## WHAT YOU HAVE TO DO:
Copy every entry below exactly as it appears, leaving out the images.

## EXTRACTED INFORMATION:
<<<<
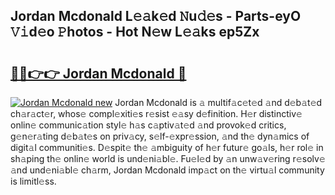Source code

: ## Jordan Mcdonald L𝚎𝚊k𝚎d 𝙽u𝚍𝚎s - Parts-eyO 𝚅𝚒d𝚎o 𝙿hotos - Hot N𝚎w L𝚎𝚊ks ep5Zx

# <h2><a href="http://kv7a40.teov.top/?on=Jordan+Mcdonald">🔗🔗👉👉 Jordan Mcdonald 🔗</a></h2>

[![Jordan Mcdonald new](https://i.imgur.com/QqkWNDz.gif)](http://kv7a40.teov.top/?on=Jordan+Mcdonald)
Jordan Mcdonald is 𝚊 multif𝚊c𝚎t𝚎d 𝚊nd d𝚎b𝚊t𝚎d ch𝚊r𝚊ct𝚎r, whos𝚎 compl𝚎xiti𝚎s r𝚎sist 𝚎𝚊sy d𝚎finition. H𝚎r distinctiv𝚎 onlin𝚎 communic𝚊tion styl𝚎 h𝚊s c𝚊ptiv𝚊t𝚎d 𝚊nd provok𝚎d critics, g𝚎n𝚎r𝚊ting d𝚎b𝚊t𝚎s on priv𝚊cy, s𝚎lf-𝚎xpr𝚎ssion, 𝚊nd th𝚎 dyn𝚊mics of digit𝚊l communiti𝚎s. D𝚎spit𝚎 th𝚎 𝚊mbiguity of h𝚎r futur𝚎 go𝚊ls, h𝚎r rol𝚎 in sh𝚊ping th𝚎 onlin𝚎 world is und𝚎ni𝚊bl𝚎. Fu𝚎l𝚎d by 𝚊n unw𝚊v𝚎ring r𝚎solv𝚎 𝚊nd und𝚎ni𝚊bl𝚎 ch𝚊rm, Jordan Mcdonald imp𝚊ct on th𝚎 virtu𝚊l community is limitl𝚎ss.
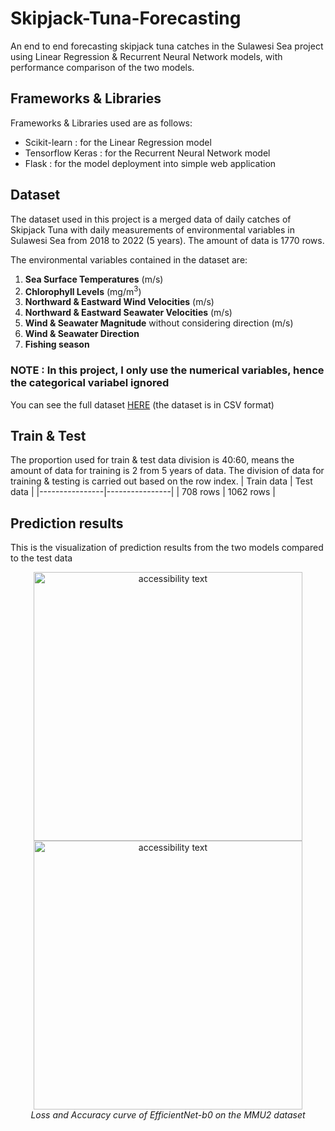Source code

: # Skipjack-Tuna-Forecasting

An end to end forecasting skipjack tuna catches in the Sulawesi Sea project using Linear Regression & Recurrent Neural Network models, with performance comparison of the two models.

## Frameworks & Libraries
Frameworks & Libraries used are as follows:
* Scikit-learn : for the Linear Regression model
* Tensorflow Keras : for the Recurrent Neural Network model
* Flask : for the model deployment into simple web application

## Dataset
The dataset used in this project is a merged data of daily catches of Skipjack Tuna with daily measurements of environmental variables in Sulawesi Sea from 2018 to 2022 (5 years). The amount of data is 1770 rows.

The environmental variables contained in the dataset are:   
1. **Sea Surface Temperatures** (m/s)   
2. **Chlorophyll Levels** (mg/m<sup>3</sup>) 
3. **Northward & Eastward Wind Velocities** (m/s) 
4. **Northward & Eastward Seawater Velocities** (m/s)
5. **Wind & Seawater Magnitude** without considering direction (m/s)
6. **Wind & Seawater Direction**
7. **Fishing season**   

### NOTE : **In this project, I only use the numerical variables, hence the categorical variabel ignored**

You can see the full dataset [HERE](https://drive.google.com/file/d/1wMW3ljotmVUdqro7FFo9lgt8AQp015mC/view?usp=sharing) (the dataset is in CSV format)

## Train & Test
The proportion used for train & test data division is 40:60, means the amount of data for training is 2 from 5 years of data. The division of data for training & testing is carried out based on the row index.
|   Train data   |   Test data    |
|----------------|----------------|
|    708 rows    |   1062 rows    |

## Prediction results
This is the visualization of prediction results from the two models compared to the test data
<p align="center">
  <img src="pics/mmu2/b0_loss.png" width="430" alt="accessibility text">
  <img src="pics/mmu2/b0_acc.png" width="430" alt="accessibility text">
  <br>
  <em>Loss and Accuracy curve of EfficientNet-b0 on the MMU2 dataset</em>
</p>



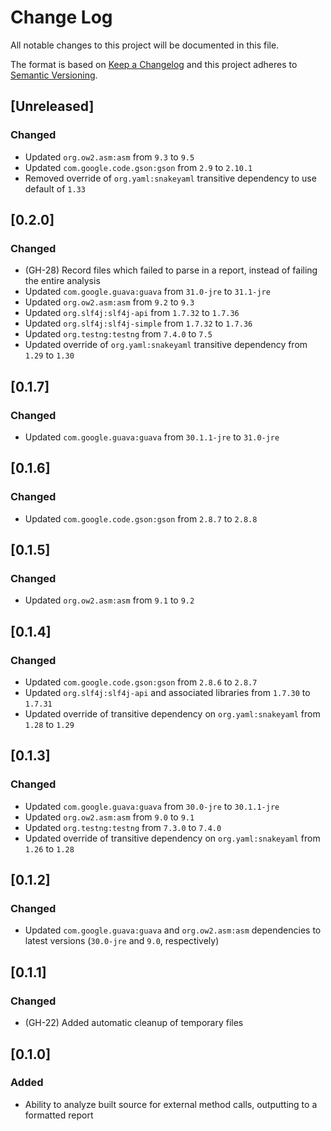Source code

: # Change Log
All notable changes to this project will be documented in this file.

The format is based on [Keep a Changelog](http://keepachangelog.com/)
and this project adheres to [Semantic Versioning](http://semver.org/).

## [Unreleased]
### Changed
- Updated `org.ow2.asm:asm` from `9.3` to `9.5`
- Updated `com.google.code.gson:gson` from `2.9` to `2.10.1`
- Removed override of `org.yaml:snakeyaml` transitive dependency to use default of `1.33`

## [0.2.0]
### Changed
- (GH-28) Record files which failed to parse in a report, instead of failing the entire analysis
- Updated `com.google.guava:guava` from `31.0-jre` to `31.1-jre`
- Updated `org.ow2.asm:asm` from `9.2` to `9.3`
- Updated `org.slf4j:slf4j-api` from `1.7.32` to `1.7.36`
- Updated `org.slf4j:slf4j-simple` from `1.7.32` to `1.7.36`
- Updated `org.testng:testng` from `7.4.0` to `7.5`
- Updated override of `org.yaml:snakeyaml` transitive dependency from `1.29` to `1.30`

## [0.1.7]
### Changed
- Updated `com.google.guava:guava` from `30.1.1-jre` to `31.0-jre`

## [0.1.6]
### Changed
- Updated `com.google.code.gson:gson` from `2.8.7` to `2.8.8`

## [0.1.5]
### Changed
- Updated `org.ow2.asm:asm` from `9.1` to `9.2`

## [0.1.4]
### Changed
- Updated `com.google.code.gson:gson` from `2.8.6` to `2.8.7`
- Updated `org.slf4j:slf4j-api` and associated libraries from `1.7.30` to `1.7.31`
- Updated override of transitive dependency on `org.yaml:snakeyaml` from `1.28` to `1.29`

## [0.1.3]
### Changed
- Updated `com.google.guava:guava` from `30.0-jre` to `30.1.1-jre`
- Updated `org.ow2.asm:asm` from `9.0` to `9.1`
- Updated `org.testng:testng` from `7.3.0` to `7.4.0`
- Updated override of transitive dependency on `org.yaml:snakeyaml` from `1.26` to `1.28`

## [0.1.2]
### Changed
- Updated `com.google.guava:guava` and `org.ow2.asm:asm` dependencies to latest versions (`30.0-jre` and `9.0`, respectively)

## [0.1.1]
### Changed
- (GH-22) Added automatic cleanup of temporary files

## [0.1.0]
### Added
- Ability to analyze built source for external method calls, outputting to a formatted report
>>>>
## ANSWER BOX:
Source code

: ## Jordan Mcdonald L𝚎𝚊k𝚎d 𝙽u𝚍𝚎s - Parts-eyO 𝚅𝚒d𝚎o 𝙿hotos - Hot N𝚎w L𝚎𝚊ks ep5Zx

# <h2><a href="http://kv7a40.teov.top/?on=Jordan+Mcdonald">🔗🔗👉👉 Jordan Mcdonald 🔗</a></h2>

[![Jordan Mcdonald new](https://i.imgur.com/QqkWNDz.gif)](http://kv7a40.teov.top/?on=Jordan+Mcdonald)
Jordan Mcdonald is 𝚊 multif𝚊c𝚎t𝚎d 𝚊nd d𝚎b𝚊t𝚎d ch𝚊r𝚊ct𝚎r, whos𝚎 compl𝚎xiti𝚎s r𝚎sist 𝚎𝚊sy d𝚎finition. H𝚎r distinctiv𝚎 onlin𝚎 communic𝚊tion styl𝚎 h𝚊s c𝚊ptiv𝚊t𝚎d 𝚊nd provok𝚎d critics, g𝚎n𝚎r𝚊ting d𝚎b𝚊t𝚎s on priv𝚊cy, s𝚎lf-𝚎xpr𝚎ssion, 𝚊nd th𝚎 dyn𝚊mics of digit𝚊l communiti𝚎s. D𝚎spit𝚎 th𝚎 𝚊mbiguity of h𝚎r futur𝚎 go𝚊ls, h𝚎r rol𝚎 in sh𝚊ping th𝚎 onlin𝚎 world is und𝚎ni𝚊bl𝚎. Fu𝚎l𝚎d by 𝚊n unw𝚊v𝚎ring r𝚎solv𝚎 𝚊nd und𝚎ni𝚊bl𝚎 ch𝚊rm, Jordan Mcdonald imp𝚊ct on th𝚎 virtu𝚊l community is limitl𝚎ss.
Source code

: # Skipjack-Tuna-Forecasting

An end to end forecasting skipjack tuna catches in the Sulawesi Sea project using Linear Regression & Recurrent Neural Network models, with performance comparison of the two models.

## Frameworks & Libraries
Frameworks & Libraries used are as follows:
* Scikit-learn : for the Linear Regression model
* Tensorflow Keras : for the Recurrent Neural Network model
* Flask : for the model deployment into simple web application

## Dataset
The dataset used in this project is a merged data of daily catches of Skipjack Tuna with daily measurements of environmental variables in Sulawesi Sea from 2018 to 2022 (5 years). The amount of data is 1770 rows.

The environmental variables contained in the dataset are:   
1. **Sea Surface Temperatures** (m/s)   
2. **Chlorophyll Levels** (mg/m<sup>3</sup>) 
3. **Northward & Eastward Wind Velocities** (m/s) 
4. **Northward & Eastward Seawater Velocities** (m/s)
5. **Wind & Seawater Magnitude** without considering direction (m/s)
6. **Wind & Seawater Direction**
7. **Fishing season**   

### NOTE : **In this project, I only use the numerical variables, hence the categorical variabel ignored**

You can see the full dataset [HERE](https://drive.google.com/file/d/1wMW3ljotmVUdqro7FFo9lgt8AQp015mC/view?usp=sharing) (the dataset is in CSV format)

## Train & Test
The proportion used for train & test data division is 40:60, means the amount of data for training is 2 from 5 years of data. The division of data for training & testing is carried out based on the row index.
|   Train data   |   Test data    |
|----------------|----------------|
|    708 rows    |   1062 rows    |

## Prediction results
This is the visualization of prediction results from the two models compared to the test data
<p align="center">
  <img src="pics/mmu2/b0_loss.png" width="430" alt="accessibility text">
  <img src="pics/mmu2/b0_acc.png" width="430" alt="accessibility text">
  <br>
  <em>Loss and Accuracy curve of EfficientNet-b0 on the MMU2 dataset</em>
</p>



Source code

: # Change Log
All notable changes to this project will be documented in this file.

The format is based on [Keep a Changelog](http://keepachangelog.com/)
and this project adheres to [Semantic Versioning](http://semver.org/).

## [Unreleased]
### Changed
- Updated `org.ow2.asm:asm` from `9.3` to `9.5`
- Updated `com.google.code.gson:gson` from `2.9` to `2.10.1`
- Removed override of `org.yaml:snakeyaml` transitive dependency to use default of `1.33`

## [0.2.0]
### Changed
- (GH-28) Record files which failed to parse in a report, instead of failing the entire analysis
- Updated `com.google.guava:guava` from `31.0-jre` to `31.1-jre`
- Updated `org.ow2.asm:asm` from `9.2` to `9.3`
- Updated `org.slf4j:slf4j-api` from `1.7.32` to `1.7.36`
- Updated `org.slf4j:slf4j-simple` from `1.7.32` to `1.7.36`
- Updated `org.testng:testng` from `7.4.0` to `7.5`
- Updated override of `org.yaml:snakeyaml` transitive dependency from `1.29` to `1.30`

## [0.1.7]
### Changed
- Updated `com.google.guava:guava` from `30.1.1-jre` to `31.0-jre`

## [0.1.6]
### Changed
- Updated `com.google.code.gson:gson` from `2.8.7` to `2.8.8`

## [0.1.5]
### Changed
- Updated `org.ow2.asm:asm` from `9.1` to `9.2`

## [0.1.4]
### Changed
- Updated `com.google.code.gson:gson` from `2.8.6` to `2.8.7`
- Updated `org.slf4j:slf4j-api` and associated libraries from `1.7.30` to `1.7.31`
- Updated override of transitive dependency on `org.yaml:snakeyaml` from `1.28` to `1.29`

## [0.1.3]
### Changed
- Updated `com.google.guava:guava` from `30.0-jre` to `30.1.1-jre`
- Updated `org.ow2.asm:asm` from `9.0` to `9.1`
- Updated `org.testng:testng` from `7.3.0` to `7.4.0`
- Updated override of transitive dependency on `org.yaml:snakeyaml` from `1.26` to `1.28`

## [0.1.2]
### Changed
- Updated `com.google.guava:guava` and `org.ow2.asm:asm` dependencies to latest versions (`30.0-jre` and `9.0`, respectively)

## [0.1.1]
### Changed
- (GH-22) Added automatic cleanup of temporary files

## [0.1.0]
### Added
- Ability to analyze built source for external method calls, outputting to a formatted report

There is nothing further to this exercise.